O Dia em que quase fui presa

Hoje ameaçaram me prender. Disseram que iam chamar a polícia para mim.
E, não. Eu não cometi nenhuma contravenção. Foi só a velha e boa ignorância em ação.

Ao que parece, as empresas que organizam eventos não sabem bem definir o conceito de "profissional de fotografia" e confundem isso com "equipamento profissional". Como eu não tenho câmera pequena para fotografar momentos pessoais (não faz muito sentido, porque as imagens não saem como eu gosto), levei a minha mesmo, como de praxe, apesar de não ser muito a minha praia fotografar fora de estúdio ou de contexto jornalístico.

No fim, ninguém chamou a polícia e fiz minhas fotos do mesmo jeito que os outros pais e parentes. Eu não ia tomar o emprego de ninguém, pois minha intenção não era vender as imagens. Também não íamos deixar de comprar deles menos que  os outros que fotografavam com máquinas pequenas - no final, até tiramos fotos no estúdio da empresa, porque eu também gosto de registrar minha presença com a família nessas ocasiões.

O que de fato essas companhias de formatura não querem é que os pais (clientes, em geral) saibam que FOTOGRAFAR NÃO É CRIME! Ainda mais quando constituem registro de memória pessoal - ninguém pode obrigar ninguém a comprar nada e tampouco cercear o direito de expressão de cada um.

Esperam que acatemos calados as ameaças, que não conheçamos nossos direitos como cidadãos. Não fosse o mini-escândalo que armei e o protesto de outras mães que reconheceram a maluquice da situação, talvez eles até tivessem me posto para fora da formatura do meu próprio irmão.

De acordo com o fotógrafo e advogado José Roberto Comodo, especialista em defender casos como este, "interromper o ato de fotografar é arbitrário", pois a garantia individual expressa no artigo 5o., IX, da Constituição Federal de 1988 diz que "é livre a expressão da atividade intelectual,
artística, científica e de comunicação, independentemente de censura ou licença”
*.

Todos os pais estavam com máquinas, algumas semi-profissionais, mas só a minha não podia tirar fotos.

Eu já fui expulsa de muito lugar como fotojornalista, geralmente por seguranças, outras por assessores. Mas como eu mesma e com a agressão partindo de outro fotógrafo, foi a primeira vez.

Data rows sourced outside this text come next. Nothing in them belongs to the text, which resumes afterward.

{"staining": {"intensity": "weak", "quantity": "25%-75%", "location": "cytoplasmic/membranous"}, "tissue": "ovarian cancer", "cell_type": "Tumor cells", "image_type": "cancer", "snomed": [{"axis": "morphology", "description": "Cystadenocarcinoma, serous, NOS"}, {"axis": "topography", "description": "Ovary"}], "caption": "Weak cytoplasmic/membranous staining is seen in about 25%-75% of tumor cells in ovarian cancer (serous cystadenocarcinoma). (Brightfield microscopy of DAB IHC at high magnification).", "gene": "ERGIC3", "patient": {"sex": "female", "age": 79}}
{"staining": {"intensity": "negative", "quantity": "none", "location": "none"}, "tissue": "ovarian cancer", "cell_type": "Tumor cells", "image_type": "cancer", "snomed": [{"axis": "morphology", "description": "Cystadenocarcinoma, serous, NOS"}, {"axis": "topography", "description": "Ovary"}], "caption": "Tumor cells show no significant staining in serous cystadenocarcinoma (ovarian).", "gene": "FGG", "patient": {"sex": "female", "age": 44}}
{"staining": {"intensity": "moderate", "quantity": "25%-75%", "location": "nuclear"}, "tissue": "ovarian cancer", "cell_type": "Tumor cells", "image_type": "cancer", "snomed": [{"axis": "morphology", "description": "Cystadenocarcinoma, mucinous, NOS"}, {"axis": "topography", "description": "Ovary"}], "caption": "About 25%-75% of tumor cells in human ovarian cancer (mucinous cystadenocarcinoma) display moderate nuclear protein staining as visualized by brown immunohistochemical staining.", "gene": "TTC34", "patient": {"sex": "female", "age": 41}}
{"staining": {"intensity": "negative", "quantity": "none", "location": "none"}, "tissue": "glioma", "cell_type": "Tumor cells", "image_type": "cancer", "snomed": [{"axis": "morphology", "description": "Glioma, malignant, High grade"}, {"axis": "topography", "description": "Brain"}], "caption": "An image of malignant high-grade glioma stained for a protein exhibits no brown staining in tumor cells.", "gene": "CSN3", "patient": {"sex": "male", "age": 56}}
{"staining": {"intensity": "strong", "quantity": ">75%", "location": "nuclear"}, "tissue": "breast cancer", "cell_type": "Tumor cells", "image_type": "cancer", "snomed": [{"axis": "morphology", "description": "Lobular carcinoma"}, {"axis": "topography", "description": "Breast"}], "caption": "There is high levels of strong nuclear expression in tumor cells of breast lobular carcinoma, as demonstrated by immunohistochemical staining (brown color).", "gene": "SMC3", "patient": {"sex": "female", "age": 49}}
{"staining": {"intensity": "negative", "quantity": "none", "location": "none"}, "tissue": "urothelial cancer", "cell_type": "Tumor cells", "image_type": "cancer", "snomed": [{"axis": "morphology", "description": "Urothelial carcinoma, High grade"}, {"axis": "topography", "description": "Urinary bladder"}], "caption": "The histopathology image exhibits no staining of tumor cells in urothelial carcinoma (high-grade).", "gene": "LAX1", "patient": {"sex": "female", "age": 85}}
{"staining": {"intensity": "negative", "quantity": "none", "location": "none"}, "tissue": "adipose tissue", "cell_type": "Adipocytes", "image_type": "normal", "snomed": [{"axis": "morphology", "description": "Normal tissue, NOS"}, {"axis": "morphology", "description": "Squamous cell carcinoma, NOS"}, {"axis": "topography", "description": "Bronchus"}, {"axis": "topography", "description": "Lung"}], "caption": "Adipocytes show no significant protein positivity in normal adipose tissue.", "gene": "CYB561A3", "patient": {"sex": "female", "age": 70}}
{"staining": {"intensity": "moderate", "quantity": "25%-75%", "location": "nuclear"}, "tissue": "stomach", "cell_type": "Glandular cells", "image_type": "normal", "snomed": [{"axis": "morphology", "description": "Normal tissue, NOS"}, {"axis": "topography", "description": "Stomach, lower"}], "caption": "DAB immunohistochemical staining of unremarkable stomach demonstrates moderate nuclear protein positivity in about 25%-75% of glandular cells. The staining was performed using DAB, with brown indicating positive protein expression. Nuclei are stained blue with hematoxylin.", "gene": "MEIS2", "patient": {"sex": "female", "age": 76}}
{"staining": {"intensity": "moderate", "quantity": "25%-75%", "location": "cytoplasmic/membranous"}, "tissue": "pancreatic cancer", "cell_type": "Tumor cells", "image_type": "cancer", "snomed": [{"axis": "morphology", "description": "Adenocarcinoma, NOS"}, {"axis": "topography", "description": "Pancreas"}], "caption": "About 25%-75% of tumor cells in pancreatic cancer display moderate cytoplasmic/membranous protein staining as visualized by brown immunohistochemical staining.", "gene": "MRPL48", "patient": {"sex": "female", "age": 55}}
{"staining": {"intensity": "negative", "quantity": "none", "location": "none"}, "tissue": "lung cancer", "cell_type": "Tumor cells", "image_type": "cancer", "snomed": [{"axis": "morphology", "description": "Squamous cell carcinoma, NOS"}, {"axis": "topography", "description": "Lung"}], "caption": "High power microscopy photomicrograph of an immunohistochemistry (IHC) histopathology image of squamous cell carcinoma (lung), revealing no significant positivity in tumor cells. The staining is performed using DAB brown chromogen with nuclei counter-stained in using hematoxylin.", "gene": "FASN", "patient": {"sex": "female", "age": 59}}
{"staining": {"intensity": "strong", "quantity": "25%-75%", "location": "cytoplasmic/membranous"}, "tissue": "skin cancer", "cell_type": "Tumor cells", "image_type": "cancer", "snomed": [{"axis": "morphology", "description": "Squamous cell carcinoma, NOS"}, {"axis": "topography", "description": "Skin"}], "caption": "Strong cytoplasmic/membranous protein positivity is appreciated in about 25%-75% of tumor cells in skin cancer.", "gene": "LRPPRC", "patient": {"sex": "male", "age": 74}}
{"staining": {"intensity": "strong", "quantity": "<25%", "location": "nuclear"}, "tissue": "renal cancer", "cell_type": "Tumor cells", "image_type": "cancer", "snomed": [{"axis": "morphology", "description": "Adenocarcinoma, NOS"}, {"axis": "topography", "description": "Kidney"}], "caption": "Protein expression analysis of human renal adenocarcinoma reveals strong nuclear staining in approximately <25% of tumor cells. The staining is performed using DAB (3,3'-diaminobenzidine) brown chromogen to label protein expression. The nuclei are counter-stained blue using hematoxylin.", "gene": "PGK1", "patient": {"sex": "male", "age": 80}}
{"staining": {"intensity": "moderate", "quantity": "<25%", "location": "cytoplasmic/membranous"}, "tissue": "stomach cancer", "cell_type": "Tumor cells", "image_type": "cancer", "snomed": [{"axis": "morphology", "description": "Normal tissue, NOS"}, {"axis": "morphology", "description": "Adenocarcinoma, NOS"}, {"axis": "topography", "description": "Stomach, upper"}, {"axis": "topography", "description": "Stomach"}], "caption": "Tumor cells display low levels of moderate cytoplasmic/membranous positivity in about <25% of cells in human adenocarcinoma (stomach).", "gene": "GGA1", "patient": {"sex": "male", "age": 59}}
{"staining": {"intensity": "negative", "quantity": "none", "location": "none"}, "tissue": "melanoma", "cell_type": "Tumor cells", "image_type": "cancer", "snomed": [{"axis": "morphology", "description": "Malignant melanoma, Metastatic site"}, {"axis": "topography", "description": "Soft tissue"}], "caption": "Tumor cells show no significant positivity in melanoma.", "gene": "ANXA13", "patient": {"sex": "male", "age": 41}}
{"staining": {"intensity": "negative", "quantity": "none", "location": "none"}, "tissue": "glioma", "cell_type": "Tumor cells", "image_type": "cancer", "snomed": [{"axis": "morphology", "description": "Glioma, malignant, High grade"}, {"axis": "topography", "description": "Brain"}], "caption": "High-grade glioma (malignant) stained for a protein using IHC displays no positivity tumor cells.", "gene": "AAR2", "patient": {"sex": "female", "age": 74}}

Lembro de um show com a banda Dead Fish no Sesc de Bauru em que fui arrastada para fora por dois bruta-montes.  Tinha agendado o encontro antes da apresentação. Faria uma sessão de fotos de bakstage para uma matéria no final do evento. Mas o chefe de segurança, assustado com o público que pulava e fazia mosh, não acreditou que eu não era fã (sim, essa cara de mais nova não é algo bom sempre). Acebei fazendo as imagens no hotel.

Quando era repórter, também vi muita falta de educação com fotógrafos do jornal. Chegava em qualquer shopping (horário agendado, entrada liberada por assessor... tudo bonitinho), era batata: eu passava, a pessoa com a câmera ficava.

Daí a gente olhava para o lado e todo pai bobo e turista da região carregava uma maquininha ou celular. Todo mundo fazendo pose, em qualquer lugar. Será que bandido só faz mapeamento para assalto com câmera profissional? É a desculpa mais esfarrapada que já vi.
Não pode um, não pode ninguém. Se puder, não pode existir discriminação.

Gente, a Constituição é linda! E nos protege: o mesmo art. 5o, XIII, da CF/88, dispõe que “é livre o exercício de qualquer trabalho, ofício ou profissão, atendidas as qualificações profissionais que a lei estabelecer.”

Poderia a lei ordinária estipular qualquer tipo de restrição? Para o advogado Renato Dolabella Melo cabe lembrar que "a Constituição é norma superior, à qual se submetem as demais leis" - vocês podem ler mais no artigo dele,  "O Direito de Livre Manifestação da Atividade Artística", que podem baixar clicando aqui) Locais públicos, então, nem pensar. Nenhuma autoridade pode te impedir de fotografar a paisagem, de criar uma peça artística ou de simplesmente documentar seu tempo e sua história.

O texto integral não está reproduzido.